What is required: Please copy all of the items below word for word, leaving out the pictures.

Data section:
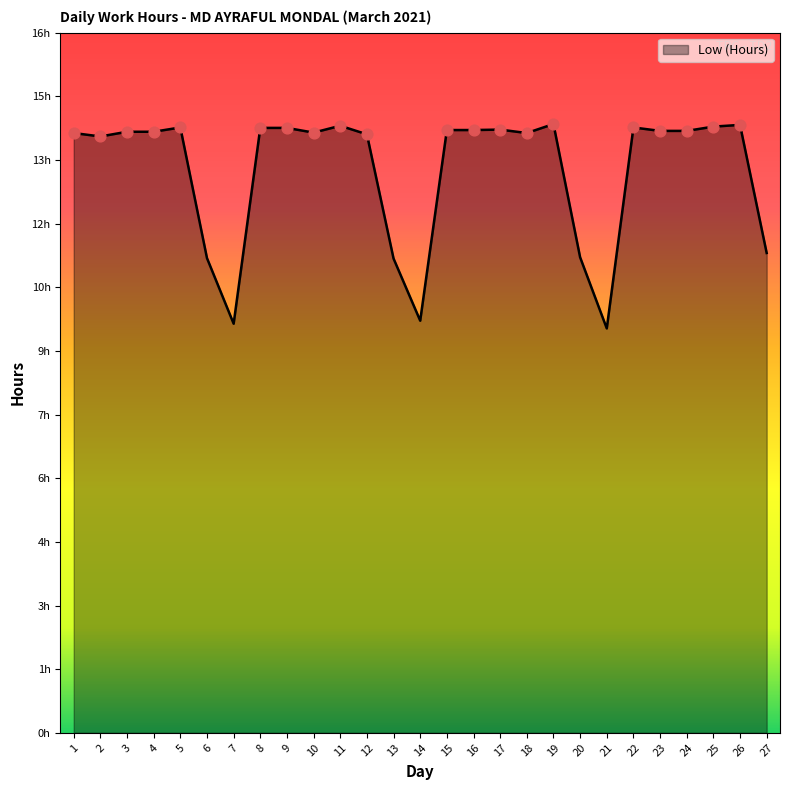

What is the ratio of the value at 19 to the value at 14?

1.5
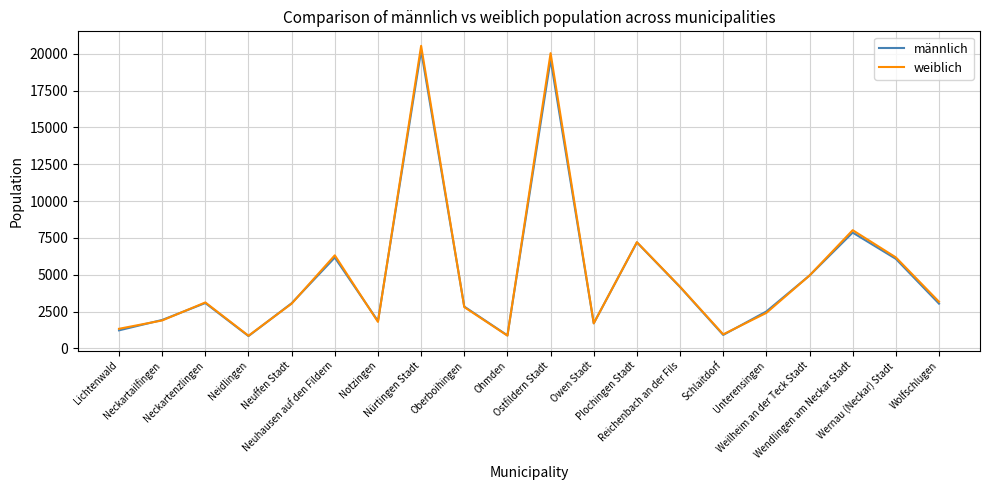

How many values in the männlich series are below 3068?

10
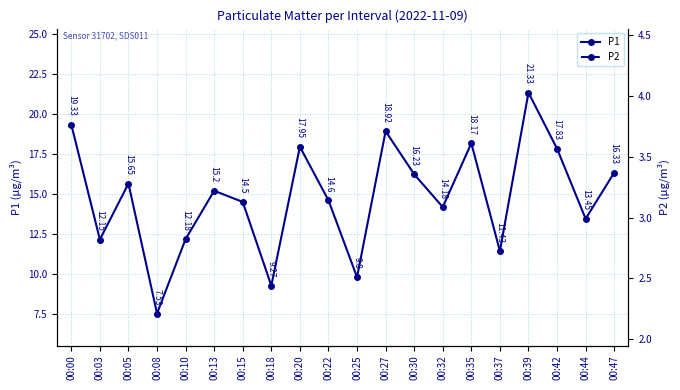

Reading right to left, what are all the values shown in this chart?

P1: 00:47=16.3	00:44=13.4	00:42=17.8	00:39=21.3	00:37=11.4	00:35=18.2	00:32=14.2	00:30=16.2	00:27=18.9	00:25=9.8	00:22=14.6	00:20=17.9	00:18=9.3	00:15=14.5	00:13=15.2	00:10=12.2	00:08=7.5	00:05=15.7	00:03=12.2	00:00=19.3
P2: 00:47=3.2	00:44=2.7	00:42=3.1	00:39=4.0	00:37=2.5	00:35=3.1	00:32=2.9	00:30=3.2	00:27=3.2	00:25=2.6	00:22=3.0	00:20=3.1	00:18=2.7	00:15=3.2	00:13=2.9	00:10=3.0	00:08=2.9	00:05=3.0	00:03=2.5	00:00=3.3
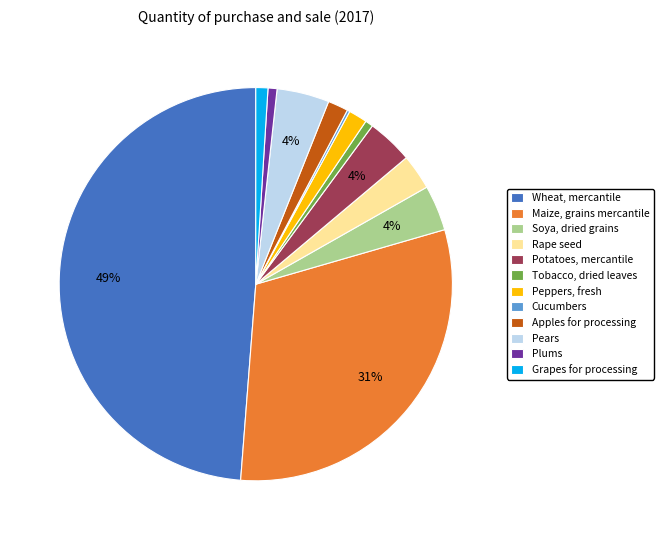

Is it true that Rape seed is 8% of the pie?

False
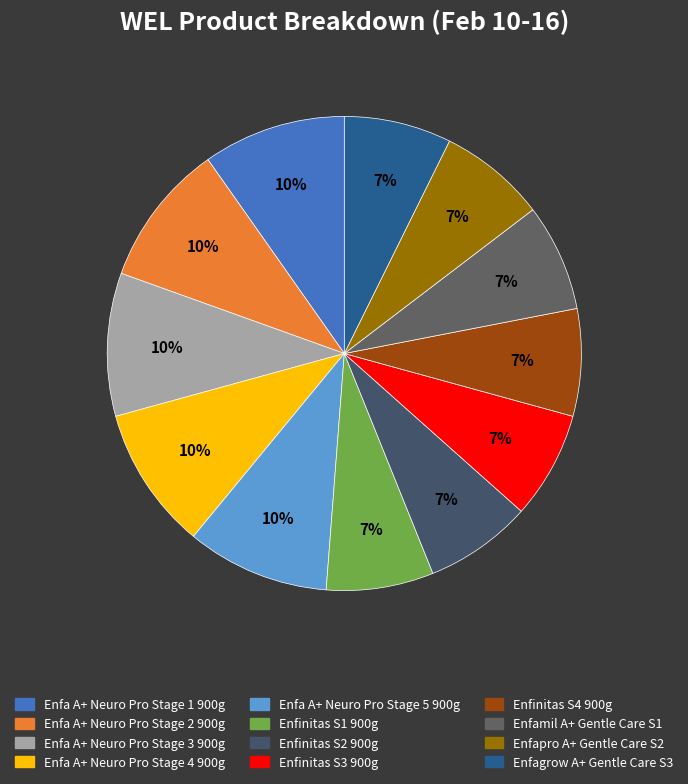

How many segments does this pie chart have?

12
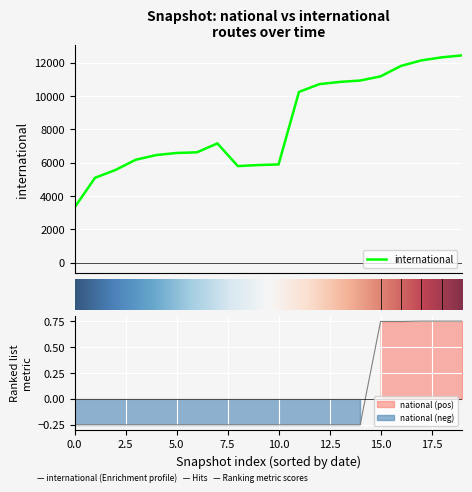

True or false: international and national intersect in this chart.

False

Your response:
What is the ratio of the value at 19 to the value at 14?

1.5

How many values in the männlich series are below 3068?

10

Reading right to left, what are all the values shown in this chart?

P1: 00:47=16.3	00:44=13.4	00:42=17.8	00:39=21.3	00:37=11.4	00:35=18.2	00:32=14.2	00:30=16.2	00:27=18.9	00:25=9.8	00:22=14.6	00:20=17.9	00:18=9.3	00:15=14.5	00:13=15.2	00:10=12.2	00:08=7.5	00:05=15.7	00:03=12.2	00:00=19.3
P2: 00:47=3.2	00:44=2.7	00:42=3.1	00:39=4.0	00:37=2.5	00:35=3.1	00:32=2.9	00:30=3.2	00:27=3.2	00:25=2.6	00:22=3.0	00:20=3.1	00:18=2.7	00:15=3.2	00:13=2.9	00:10=3.0	00:08=2.9	00:05=3.0	00:03=2.5	00:00=3.3

Is it true that Rape seed is 8% of the pie?

False

How many segments does this pie chart have?

12

True or false: international and national intersect in this chart.

False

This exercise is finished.